As Mr. DeSantis rolled out his latest plans last week to push Florida public universities to the right, he called universities’ diversity statements akin to “making people take a political oath.”
Days earlier, Mr. Trump presented an education agenda of his own in a scripted 4-minute, 33-second video. It attacked many of the same targets that have made Mr. DeSantis both an intensely disliked figure to national Democrats and a star of Republicans, many of them once Trump supporters.
After spending the past two years focused on the lie of a stolen 2020 election, Mr. Trump is playing catch-up, starting with education proposals.
In his video, the former president called to cut school funding for critical race theory as well as “inappropriate racial, sexual or political content.”

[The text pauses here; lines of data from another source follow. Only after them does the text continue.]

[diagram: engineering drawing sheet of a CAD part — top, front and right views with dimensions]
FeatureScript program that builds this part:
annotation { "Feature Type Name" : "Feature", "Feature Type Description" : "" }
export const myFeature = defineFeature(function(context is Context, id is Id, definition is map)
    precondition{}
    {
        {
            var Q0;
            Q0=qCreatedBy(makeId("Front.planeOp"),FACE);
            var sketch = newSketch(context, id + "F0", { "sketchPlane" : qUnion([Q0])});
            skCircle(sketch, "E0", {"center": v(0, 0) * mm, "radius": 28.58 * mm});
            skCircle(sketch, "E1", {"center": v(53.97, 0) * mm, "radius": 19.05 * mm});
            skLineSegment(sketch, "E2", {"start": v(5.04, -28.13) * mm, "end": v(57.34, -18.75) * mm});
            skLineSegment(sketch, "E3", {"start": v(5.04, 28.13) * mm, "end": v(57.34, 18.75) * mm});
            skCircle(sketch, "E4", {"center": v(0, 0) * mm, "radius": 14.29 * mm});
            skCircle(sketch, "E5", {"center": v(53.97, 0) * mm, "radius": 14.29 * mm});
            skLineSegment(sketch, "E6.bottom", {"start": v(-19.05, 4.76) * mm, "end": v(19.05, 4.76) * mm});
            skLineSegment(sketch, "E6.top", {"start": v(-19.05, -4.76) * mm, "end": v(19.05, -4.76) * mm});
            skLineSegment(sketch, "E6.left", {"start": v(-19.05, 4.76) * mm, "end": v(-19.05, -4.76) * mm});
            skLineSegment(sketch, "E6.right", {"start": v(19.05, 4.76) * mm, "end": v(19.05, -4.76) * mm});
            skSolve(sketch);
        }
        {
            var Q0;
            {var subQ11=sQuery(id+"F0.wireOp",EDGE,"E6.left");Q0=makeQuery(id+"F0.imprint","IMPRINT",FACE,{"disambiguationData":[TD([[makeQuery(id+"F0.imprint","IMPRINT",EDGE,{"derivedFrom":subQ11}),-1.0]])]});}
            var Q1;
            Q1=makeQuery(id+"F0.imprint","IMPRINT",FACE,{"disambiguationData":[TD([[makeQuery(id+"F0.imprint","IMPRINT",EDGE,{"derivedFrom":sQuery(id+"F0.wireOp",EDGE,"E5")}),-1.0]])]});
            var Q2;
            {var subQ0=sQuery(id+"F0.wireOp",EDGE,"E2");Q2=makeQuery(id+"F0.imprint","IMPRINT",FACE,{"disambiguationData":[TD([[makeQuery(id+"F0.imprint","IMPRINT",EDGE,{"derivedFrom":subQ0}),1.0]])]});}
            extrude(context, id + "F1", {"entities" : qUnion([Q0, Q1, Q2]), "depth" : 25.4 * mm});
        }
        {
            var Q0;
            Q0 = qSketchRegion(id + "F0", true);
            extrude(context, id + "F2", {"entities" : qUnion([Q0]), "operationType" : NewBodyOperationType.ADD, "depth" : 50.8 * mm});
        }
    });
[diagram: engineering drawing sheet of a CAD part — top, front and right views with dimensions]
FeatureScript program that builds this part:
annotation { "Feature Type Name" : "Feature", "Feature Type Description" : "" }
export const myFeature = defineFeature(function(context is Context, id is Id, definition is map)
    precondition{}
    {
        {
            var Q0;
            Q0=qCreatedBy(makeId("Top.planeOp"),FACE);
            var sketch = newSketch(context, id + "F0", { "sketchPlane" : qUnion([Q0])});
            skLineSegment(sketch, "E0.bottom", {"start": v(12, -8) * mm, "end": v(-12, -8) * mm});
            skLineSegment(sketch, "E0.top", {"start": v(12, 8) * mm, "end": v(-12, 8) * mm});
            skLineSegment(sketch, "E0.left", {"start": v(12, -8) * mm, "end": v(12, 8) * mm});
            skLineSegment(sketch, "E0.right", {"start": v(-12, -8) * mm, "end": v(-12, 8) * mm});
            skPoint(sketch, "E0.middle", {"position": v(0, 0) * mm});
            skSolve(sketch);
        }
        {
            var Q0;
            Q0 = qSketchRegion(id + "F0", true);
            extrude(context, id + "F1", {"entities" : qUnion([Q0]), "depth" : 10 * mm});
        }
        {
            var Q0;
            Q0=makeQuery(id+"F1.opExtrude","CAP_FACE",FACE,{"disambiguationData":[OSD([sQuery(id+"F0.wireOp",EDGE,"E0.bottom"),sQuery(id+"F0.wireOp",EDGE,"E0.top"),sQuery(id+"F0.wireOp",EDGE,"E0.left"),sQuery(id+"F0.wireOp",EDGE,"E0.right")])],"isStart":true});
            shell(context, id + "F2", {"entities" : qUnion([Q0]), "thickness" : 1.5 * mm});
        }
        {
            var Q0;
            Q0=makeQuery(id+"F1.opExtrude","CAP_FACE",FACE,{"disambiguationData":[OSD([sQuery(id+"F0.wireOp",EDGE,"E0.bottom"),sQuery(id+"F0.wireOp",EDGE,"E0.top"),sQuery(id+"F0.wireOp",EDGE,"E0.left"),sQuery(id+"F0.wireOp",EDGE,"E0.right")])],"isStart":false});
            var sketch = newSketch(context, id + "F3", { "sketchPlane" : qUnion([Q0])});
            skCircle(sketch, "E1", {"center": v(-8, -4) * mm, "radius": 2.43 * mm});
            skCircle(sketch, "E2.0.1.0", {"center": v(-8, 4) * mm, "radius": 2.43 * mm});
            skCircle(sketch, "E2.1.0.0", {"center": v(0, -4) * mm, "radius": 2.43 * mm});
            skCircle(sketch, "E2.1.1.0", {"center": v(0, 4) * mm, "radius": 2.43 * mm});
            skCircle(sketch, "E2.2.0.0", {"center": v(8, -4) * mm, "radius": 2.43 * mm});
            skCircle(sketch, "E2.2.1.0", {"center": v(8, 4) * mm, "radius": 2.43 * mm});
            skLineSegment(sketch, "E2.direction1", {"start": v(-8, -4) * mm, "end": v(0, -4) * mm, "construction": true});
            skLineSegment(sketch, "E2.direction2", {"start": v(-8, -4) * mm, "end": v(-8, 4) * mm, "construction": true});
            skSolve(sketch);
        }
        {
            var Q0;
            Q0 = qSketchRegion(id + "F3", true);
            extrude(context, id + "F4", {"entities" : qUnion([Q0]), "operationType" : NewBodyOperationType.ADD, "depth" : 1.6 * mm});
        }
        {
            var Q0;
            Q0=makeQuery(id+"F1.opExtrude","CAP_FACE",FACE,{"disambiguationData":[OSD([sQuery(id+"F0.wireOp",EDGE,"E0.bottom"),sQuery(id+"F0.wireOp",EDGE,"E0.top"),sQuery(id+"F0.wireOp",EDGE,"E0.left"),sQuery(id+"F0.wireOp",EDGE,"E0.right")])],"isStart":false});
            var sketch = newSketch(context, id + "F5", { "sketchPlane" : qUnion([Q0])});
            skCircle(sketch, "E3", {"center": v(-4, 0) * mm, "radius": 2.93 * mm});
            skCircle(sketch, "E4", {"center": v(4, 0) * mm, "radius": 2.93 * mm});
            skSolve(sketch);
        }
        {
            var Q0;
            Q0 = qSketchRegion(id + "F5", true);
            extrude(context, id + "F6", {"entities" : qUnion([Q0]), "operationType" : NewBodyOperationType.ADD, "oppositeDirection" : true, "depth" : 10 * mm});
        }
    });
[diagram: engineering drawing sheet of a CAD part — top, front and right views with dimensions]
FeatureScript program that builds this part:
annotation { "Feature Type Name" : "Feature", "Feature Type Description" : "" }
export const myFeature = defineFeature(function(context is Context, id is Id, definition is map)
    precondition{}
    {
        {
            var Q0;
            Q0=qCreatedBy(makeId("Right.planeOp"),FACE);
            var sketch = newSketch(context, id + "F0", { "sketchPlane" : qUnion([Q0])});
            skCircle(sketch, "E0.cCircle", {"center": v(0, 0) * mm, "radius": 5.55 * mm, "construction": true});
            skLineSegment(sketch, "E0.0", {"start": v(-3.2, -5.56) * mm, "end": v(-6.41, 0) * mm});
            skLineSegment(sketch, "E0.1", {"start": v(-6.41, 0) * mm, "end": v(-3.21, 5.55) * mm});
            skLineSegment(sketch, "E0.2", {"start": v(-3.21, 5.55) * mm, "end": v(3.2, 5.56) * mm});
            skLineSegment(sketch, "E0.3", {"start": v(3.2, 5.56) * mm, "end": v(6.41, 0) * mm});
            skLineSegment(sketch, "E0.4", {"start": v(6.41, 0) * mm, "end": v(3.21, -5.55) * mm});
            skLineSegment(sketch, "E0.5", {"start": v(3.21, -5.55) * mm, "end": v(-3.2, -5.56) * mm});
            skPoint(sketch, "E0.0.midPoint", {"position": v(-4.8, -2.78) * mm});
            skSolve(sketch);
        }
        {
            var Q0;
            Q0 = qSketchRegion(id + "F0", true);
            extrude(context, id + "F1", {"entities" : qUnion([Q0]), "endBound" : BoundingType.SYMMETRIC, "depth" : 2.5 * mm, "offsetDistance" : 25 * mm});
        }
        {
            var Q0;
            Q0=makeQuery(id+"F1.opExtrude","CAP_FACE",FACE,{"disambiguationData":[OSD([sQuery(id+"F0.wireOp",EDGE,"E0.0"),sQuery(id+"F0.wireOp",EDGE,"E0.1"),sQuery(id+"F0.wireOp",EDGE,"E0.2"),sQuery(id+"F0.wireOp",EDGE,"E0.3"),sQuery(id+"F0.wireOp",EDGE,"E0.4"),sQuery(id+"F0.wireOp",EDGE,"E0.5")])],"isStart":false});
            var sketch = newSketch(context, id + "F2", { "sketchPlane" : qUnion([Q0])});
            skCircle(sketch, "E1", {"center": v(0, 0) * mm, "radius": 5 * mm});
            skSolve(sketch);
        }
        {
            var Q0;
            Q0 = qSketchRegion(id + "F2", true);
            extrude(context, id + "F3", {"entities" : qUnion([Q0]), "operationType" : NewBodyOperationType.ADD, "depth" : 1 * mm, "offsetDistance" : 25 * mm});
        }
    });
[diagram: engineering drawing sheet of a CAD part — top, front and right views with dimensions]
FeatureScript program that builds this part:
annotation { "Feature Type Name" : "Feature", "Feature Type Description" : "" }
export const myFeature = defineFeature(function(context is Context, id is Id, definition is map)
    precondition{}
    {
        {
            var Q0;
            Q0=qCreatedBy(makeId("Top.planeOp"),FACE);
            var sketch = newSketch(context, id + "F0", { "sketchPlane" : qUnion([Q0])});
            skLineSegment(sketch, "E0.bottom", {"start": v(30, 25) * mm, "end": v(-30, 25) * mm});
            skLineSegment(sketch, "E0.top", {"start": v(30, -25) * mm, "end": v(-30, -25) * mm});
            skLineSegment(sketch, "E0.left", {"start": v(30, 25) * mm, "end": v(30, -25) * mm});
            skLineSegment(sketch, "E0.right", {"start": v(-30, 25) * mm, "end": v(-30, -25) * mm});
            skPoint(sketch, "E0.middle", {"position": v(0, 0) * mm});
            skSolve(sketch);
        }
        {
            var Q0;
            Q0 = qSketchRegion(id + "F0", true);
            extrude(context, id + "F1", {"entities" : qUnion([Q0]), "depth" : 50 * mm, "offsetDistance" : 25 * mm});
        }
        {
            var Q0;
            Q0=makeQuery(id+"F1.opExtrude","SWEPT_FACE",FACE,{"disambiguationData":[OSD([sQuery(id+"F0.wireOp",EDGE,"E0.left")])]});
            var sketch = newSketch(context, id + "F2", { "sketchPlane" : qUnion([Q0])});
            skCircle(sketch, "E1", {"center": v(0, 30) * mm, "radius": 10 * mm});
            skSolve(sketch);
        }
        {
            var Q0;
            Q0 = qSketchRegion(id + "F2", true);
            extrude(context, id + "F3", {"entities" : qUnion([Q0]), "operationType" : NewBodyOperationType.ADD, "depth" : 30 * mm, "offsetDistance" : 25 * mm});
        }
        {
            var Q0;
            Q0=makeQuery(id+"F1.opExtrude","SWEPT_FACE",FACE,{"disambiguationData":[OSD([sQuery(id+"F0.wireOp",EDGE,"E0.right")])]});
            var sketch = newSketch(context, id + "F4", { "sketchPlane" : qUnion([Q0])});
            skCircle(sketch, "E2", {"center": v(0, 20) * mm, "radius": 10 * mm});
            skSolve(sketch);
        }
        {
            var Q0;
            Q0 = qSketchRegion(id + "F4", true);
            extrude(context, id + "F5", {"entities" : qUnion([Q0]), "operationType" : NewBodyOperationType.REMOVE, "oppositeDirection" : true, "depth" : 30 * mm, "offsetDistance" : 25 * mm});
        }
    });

He also proposed measures that seemed to echo those of Mr. Youngkin, including putting “parents back in charge” and investigating school districts for “race-based discrimination,” singling out “discrimination against Asian Americans.”
Francis Rooney, a former Republican congressman from Florida and a Trump critic, said that the former president’s education proposals were an effort to become relevant on issues that drive conservative voters.
“I think he’s becoming Mr. Me-Too,” he said of the former president.